住まいの本当の話|自然素材だけでは、心地よい家にはなりません
2026年7月8日(水)
家づくりを考え始めると、「自然素材の家」という言葉を目にする機会が増えます。
無垢材や漆喰、天然木など、身体にやさしい素材を使った住まいは、多くの方に選ばれるようになりました。
もちろん、自然素材にはたくさんの魅力があります。
木のぬくもりを感じられること。
漆喰が湿度を調整してくれること。
化学物質をできるだけ使わない安心感。
どれも、毎日の暮らしを豊かにしてくれる大切な要素です。
しかし私たちは、「自然素材だけでは、本当に心地よい家にはならない」と考えています。
素材の力を引き出すのは「設計」です
どれほど良い素材を使っても、
・風が通らない
・夏の日差しが入り過ぎる
・冬は暖かい光が届かない
・湿気がこもる
そんな設計では、自然素材が持つ力を十分に活かすことはできません。
例えば、漆喰には優れた調湿性能があります。
しかし、風の流れを考えない間取りでは湿気が滞留し、その性能を十分に発揮できません。
無垢材も同じです。
季節の変化に合わせて呼吸する素材だからこそ、空気がゆるやかに流れる環境で、その心地よさを実感できます。
「光」と「風」を設計するという考え方
千寿堂が大切にしているのは、自然素材だけではありません。
家そのものが自然と調和する設計です。
・朝日がやさしく差し込む窓
・季節ごとに変わる太陽の高さを考えた軒の長さ
・家の中をゆっくり通り抜ける風
・室内から眺める庭の緑
こうした一つひとつを丁寧につなぎ合わせることで、機械に頼りすぎない快適な暮らしが生まれます。

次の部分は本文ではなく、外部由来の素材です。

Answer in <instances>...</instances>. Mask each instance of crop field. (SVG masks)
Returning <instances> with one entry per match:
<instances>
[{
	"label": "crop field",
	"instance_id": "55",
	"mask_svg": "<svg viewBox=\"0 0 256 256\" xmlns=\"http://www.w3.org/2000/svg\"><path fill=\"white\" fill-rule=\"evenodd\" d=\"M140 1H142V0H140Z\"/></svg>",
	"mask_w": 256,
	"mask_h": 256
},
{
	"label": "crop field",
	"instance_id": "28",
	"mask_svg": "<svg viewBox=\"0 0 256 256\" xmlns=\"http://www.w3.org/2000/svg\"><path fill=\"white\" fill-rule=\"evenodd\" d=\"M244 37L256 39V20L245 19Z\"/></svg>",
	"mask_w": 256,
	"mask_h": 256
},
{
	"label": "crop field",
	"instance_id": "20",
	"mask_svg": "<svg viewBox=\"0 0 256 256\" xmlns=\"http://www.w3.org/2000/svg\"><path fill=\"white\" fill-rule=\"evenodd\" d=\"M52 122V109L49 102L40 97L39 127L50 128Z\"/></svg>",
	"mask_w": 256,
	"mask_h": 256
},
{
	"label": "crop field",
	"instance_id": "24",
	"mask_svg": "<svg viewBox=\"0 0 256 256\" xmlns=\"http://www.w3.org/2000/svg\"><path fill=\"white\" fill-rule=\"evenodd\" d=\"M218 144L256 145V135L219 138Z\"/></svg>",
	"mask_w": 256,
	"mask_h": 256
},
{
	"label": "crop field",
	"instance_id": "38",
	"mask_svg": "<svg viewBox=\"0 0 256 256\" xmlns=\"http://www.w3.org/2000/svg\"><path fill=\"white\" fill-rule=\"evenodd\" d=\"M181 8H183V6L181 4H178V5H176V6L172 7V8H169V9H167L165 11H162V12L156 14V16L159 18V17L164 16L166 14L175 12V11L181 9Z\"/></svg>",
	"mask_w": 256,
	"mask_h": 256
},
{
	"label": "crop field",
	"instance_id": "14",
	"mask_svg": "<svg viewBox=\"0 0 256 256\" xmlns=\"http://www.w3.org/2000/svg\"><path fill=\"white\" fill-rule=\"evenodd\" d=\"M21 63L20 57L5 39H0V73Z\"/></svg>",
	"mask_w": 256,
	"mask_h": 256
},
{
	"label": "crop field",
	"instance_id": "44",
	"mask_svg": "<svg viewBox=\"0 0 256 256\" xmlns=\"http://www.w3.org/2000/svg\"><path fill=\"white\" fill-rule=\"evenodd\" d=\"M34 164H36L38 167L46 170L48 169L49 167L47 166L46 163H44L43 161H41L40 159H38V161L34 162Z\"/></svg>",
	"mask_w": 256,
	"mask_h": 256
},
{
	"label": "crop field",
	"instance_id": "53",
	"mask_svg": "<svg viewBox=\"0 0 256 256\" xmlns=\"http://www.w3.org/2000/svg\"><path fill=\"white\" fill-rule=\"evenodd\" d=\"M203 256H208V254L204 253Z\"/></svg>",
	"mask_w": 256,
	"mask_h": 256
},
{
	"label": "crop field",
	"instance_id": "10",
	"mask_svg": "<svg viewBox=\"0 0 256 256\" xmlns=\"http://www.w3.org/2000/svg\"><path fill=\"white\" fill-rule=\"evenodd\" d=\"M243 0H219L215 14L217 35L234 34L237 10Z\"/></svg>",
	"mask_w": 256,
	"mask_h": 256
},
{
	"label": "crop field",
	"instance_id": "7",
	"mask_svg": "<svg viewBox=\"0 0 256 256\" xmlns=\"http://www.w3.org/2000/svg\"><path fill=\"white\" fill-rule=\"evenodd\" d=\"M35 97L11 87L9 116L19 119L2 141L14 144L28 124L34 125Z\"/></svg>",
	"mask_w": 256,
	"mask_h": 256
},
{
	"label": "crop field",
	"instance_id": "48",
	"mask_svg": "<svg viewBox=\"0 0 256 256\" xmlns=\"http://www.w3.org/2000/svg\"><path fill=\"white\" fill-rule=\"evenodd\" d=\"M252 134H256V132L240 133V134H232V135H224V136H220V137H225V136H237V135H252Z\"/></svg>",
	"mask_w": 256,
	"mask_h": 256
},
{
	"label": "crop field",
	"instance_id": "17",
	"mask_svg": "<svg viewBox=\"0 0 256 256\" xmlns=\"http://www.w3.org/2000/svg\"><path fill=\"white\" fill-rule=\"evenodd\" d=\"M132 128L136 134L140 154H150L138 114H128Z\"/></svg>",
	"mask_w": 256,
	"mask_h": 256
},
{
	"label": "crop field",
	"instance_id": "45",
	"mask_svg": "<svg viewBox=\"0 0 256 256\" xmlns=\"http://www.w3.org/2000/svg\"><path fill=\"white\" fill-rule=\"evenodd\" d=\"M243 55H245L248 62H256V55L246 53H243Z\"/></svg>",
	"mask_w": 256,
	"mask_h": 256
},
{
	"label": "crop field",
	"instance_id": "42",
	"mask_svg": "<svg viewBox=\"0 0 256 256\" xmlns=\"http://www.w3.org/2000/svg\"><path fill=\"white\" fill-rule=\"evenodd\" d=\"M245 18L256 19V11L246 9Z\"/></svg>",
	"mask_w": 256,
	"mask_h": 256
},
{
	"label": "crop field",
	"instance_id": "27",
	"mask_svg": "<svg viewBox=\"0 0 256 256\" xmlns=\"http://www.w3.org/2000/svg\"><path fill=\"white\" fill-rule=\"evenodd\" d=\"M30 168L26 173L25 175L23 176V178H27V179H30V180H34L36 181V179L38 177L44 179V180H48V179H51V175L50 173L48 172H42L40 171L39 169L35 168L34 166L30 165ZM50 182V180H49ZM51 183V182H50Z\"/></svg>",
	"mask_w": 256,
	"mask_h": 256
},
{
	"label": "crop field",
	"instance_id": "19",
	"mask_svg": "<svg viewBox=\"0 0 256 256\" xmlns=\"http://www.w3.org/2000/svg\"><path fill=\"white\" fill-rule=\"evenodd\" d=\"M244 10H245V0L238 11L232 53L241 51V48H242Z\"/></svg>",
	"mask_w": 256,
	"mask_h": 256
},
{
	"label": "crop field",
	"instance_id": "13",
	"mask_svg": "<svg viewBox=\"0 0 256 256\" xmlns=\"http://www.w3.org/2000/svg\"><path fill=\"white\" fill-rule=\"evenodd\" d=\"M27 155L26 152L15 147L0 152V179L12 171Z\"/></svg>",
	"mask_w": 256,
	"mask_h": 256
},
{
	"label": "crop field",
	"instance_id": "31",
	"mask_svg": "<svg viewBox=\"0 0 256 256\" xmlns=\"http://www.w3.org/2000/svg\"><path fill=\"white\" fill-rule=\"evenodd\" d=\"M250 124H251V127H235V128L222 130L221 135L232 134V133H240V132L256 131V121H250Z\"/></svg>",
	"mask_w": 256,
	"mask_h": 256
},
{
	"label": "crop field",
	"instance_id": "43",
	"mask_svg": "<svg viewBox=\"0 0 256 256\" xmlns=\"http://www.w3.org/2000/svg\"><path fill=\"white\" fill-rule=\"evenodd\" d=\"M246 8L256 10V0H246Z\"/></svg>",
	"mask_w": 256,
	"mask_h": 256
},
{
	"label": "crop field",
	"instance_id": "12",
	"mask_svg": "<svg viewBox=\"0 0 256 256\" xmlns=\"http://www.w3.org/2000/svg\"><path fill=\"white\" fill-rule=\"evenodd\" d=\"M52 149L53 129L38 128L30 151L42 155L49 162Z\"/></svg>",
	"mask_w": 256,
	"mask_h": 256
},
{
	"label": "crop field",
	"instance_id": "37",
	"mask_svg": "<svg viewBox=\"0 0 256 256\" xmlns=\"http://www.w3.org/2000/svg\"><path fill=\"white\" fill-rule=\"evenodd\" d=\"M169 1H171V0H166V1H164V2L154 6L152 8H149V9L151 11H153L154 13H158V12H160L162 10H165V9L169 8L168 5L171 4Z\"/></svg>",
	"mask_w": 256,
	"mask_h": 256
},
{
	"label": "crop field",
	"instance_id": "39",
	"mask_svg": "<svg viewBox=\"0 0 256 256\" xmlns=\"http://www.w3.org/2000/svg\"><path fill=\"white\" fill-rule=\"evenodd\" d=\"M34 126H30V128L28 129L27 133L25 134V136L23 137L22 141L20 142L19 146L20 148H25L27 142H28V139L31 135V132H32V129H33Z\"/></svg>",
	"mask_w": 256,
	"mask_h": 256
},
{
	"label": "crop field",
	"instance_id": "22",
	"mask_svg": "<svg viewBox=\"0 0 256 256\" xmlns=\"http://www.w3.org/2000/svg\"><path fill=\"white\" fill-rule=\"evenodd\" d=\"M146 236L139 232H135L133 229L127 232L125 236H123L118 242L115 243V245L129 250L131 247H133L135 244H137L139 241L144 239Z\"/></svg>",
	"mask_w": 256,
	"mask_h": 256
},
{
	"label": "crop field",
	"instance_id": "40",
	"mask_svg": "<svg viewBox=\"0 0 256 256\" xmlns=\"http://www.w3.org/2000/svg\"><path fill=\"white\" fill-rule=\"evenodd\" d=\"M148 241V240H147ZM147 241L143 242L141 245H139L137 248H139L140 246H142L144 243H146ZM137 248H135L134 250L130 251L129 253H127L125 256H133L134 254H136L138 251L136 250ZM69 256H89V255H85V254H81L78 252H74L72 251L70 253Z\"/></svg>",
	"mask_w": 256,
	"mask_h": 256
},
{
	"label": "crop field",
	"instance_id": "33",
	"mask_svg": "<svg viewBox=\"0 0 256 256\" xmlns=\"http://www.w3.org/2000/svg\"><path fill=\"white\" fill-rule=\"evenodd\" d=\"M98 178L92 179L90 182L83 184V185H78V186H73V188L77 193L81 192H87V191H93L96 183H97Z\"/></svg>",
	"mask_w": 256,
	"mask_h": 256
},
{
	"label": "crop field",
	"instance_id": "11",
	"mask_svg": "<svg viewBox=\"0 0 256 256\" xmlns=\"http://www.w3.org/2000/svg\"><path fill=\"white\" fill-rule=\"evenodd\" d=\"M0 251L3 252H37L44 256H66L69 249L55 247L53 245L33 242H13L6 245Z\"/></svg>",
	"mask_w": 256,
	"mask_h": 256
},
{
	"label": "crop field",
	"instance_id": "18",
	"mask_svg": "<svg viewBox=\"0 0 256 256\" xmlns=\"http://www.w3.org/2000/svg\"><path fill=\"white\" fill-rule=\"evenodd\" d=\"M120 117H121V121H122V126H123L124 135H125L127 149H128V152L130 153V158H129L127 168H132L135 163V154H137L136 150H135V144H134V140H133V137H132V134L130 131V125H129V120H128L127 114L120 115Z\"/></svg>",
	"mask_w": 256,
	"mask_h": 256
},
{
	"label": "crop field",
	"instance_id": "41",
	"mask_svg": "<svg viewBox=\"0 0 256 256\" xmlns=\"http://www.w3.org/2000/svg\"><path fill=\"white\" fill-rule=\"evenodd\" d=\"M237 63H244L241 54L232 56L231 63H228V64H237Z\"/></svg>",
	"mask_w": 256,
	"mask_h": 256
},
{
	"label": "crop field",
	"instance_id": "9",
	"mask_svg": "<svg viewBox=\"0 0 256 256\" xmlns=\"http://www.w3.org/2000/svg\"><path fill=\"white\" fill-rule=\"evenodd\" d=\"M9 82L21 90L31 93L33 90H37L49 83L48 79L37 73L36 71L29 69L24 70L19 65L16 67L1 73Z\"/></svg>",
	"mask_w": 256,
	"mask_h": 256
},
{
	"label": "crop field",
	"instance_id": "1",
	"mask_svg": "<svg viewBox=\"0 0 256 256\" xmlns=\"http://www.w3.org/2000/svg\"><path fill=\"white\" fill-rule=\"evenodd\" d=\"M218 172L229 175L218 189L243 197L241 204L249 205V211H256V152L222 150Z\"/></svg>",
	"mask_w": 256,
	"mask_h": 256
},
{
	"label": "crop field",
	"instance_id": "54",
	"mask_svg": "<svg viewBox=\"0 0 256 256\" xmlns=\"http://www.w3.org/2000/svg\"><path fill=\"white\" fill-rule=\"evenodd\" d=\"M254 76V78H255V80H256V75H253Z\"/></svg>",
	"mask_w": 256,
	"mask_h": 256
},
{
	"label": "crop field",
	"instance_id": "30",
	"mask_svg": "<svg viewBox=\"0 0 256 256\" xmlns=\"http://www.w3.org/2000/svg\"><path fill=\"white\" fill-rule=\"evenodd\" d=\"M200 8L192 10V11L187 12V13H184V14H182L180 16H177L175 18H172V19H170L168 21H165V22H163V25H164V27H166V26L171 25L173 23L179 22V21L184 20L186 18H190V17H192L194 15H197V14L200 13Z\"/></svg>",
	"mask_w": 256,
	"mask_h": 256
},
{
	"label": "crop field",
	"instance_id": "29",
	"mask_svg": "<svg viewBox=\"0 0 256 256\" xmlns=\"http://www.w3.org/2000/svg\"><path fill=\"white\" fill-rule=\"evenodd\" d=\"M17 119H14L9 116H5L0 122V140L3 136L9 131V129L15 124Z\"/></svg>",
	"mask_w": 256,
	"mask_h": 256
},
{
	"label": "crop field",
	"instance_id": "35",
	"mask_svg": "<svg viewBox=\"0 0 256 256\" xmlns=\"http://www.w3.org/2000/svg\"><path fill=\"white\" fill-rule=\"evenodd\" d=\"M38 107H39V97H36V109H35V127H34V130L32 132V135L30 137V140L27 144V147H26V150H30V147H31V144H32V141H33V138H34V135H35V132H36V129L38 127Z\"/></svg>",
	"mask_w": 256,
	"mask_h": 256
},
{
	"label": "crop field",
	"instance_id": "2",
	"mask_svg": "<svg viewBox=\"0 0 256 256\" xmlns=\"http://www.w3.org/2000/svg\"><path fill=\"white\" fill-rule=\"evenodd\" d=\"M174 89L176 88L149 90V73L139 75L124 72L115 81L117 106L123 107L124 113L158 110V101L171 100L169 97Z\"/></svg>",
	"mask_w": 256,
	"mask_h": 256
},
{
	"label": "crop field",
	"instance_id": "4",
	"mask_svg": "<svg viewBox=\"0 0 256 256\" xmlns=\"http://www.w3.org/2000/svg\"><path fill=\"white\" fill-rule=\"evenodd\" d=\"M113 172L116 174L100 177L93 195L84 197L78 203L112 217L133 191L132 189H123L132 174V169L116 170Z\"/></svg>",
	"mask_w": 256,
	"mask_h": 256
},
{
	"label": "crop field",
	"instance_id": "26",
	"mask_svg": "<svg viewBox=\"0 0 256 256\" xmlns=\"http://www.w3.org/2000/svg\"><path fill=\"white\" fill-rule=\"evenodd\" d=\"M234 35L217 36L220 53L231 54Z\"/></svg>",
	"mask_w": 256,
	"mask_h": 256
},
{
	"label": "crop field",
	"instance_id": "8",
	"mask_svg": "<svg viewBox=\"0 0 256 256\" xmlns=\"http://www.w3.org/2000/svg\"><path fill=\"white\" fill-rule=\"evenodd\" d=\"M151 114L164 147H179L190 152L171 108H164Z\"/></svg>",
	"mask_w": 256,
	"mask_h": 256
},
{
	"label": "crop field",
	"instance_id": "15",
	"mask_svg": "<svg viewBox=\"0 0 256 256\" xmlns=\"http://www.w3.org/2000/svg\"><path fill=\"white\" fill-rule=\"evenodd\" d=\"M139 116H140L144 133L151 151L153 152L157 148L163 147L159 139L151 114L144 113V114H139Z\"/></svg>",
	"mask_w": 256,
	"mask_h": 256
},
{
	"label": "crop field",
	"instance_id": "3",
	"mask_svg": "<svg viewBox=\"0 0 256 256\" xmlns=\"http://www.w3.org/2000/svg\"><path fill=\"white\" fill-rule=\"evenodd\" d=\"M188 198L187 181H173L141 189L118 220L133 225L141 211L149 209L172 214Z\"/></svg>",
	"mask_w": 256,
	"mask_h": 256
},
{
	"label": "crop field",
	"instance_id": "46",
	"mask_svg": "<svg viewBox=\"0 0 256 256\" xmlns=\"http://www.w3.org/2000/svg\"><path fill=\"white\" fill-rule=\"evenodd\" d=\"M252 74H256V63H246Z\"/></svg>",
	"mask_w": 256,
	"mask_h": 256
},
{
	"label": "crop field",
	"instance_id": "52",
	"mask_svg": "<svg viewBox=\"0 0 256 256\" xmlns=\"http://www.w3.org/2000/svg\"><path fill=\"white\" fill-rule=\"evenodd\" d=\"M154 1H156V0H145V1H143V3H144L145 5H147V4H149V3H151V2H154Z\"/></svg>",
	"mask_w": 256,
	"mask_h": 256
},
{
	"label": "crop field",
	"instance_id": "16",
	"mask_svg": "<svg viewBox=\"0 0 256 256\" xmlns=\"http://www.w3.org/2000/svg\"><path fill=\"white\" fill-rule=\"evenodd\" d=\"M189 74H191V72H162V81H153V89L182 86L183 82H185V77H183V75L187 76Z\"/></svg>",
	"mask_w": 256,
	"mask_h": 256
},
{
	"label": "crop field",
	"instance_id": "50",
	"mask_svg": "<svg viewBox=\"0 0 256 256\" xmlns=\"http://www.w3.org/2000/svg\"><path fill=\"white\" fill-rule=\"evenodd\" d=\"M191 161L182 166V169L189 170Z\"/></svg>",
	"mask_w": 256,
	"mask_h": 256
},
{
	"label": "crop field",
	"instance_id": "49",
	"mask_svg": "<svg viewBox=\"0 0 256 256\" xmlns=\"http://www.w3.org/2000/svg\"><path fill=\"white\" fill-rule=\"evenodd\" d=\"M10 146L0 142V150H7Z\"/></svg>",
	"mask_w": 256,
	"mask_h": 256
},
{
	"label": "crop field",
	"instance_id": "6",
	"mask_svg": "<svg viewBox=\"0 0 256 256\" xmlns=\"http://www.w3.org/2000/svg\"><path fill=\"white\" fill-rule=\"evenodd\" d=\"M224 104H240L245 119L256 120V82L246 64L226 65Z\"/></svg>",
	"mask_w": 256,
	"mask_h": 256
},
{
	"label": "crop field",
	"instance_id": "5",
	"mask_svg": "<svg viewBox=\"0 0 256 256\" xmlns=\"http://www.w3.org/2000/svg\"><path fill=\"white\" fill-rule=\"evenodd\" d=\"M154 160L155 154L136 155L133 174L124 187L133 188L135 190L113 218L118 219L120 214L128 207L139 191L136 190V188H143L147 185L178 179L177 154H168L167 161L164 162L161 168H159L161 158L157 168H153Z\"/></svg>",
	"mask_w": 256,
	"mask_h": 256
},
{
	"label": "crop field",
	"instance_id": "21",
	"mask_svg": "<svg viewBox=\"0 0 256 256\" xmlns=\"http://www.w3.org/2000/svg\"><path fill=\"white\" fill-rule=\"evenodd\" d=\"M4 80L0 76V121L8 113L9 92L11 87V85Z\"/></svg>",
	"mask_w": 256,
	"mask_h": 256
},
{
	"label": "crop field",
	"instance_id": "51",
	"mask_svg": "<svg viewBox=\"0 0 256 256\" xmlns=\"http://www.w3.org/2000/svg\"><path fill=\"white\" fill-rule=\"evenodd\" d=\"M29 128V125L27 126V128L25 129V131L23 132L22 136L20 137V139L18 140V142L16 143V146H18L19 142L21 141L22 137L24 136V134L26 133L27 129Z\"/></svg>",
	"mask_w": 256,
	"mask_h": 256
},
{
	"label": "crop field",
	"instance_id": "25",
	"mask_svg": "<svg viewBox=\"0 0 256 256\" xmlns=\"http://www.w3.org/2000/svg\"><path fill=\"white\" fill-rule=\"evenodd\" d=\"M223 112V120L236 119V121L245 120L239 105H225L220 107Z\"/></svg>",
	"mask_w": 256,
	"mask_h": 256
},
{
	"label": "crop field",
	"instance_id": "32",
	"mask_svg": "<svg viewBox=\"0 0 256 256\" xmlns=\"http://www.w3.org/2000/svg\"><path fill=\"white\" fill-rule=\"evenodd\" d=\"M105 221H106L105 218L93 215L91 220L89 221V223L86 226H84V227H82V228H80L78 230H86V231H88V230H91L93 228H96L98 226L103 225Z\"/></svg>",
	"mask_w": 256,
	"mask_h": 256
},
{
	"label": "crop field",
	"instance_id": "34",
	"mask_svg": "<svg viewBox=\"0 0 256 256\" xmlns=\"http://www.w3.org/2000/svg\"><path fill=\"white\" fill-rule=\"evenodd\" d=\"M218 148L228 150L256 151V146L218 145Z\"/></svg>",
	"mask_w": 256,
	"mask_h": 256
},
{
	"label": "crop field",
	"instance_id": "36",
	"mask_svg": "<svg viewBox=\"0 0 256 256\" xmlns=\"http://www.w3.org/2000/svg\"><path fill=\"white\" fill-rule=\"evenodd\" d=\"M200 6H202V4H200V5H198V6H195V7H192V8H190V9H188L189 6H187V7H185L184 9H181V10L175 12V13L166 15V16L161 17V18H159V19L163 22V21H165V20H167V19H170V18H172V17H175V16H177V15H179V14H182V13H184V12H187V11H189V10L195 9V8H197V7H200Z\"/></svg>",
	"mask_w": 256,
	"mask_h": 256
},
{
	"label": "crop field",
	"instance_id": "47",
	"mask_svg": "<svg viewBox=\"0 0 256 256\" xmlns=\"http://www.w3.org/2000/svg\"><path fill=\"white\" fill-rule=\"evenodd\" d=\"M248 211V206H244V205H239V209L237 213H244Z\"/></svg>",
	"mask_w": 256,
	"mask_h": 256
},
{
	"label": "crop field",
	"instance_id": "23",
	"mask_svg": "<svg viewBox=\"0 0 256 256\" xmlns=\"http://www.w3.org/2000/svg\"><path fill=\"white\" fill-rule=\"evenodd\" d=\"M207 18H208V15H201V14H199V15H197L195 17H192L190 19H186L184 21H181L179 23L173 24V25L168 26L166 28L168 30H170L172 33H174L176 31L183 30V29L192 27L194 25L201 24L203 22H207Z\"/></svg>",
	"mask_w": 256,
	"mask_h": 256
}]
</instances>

自然素材は、その環境の中ではじめて本来の力を発揮するのです。
千寿堂が考える「気密」のあり方
近年は「高気密住宅」が注目されています。
もちろん、すき間を減らして断熱性能を高めることは、快適な住まいづくりに欠かせません。
一方で千寿堂では、「気密性能を高めること」そのものを目的にはしていません。
私たちが目指すのは、自然素材が呼吸し、人も心地よく呼吸できる住まいです。
必要以上に空気を閉じ込めるのではなく、光や風、素材の調湿性を活かしながら、住まい全体の空気環境を整えていく。
数字だけでは測れない心地よさも、住まいには大切だと考えています。
庭まで設計して、暮らしは完成する
住まいは建物だけではありません。
窓の外に広がる庭も、暮らしを支える大切な空間です。
夏は木陰が強い日差しを和らげ、冬は葉を落として暖かな光を室内へ届ける。
庭に植えた木々は、風をやわらかくし、季節の移ろいを教えてくれます。
最近、千寿堂では「エディブルガーデン(食べられる庭)」をご提案しています。
果実やハーブを育て、家族で収穫を楽しむ庭は、健康だけでなく、家族の時間そのものを豊かにしてくれます。
建物と庭を一緒に考えることも、自然素材を活かす設計の一部なのです。
心地よさは、素材と設計が重なったときに生まれる
自然素材は、とても優れたものです。
しかし、その力を最大限に引き出すのは設計の力です。
光が入り、風が流れ、四季を感じる庭がある。
そこに自然素材が加わることで、住まいは単なる建物ではなく、家族が健やかに暮らす場所になります。
千寿堂が目指しているのは、「自然素材の家」をつくることではありません。
自然素材を活かし、家族が何十年先も心地よく暮らせる住まいを設計すること。
それが、私たちの家づくりです。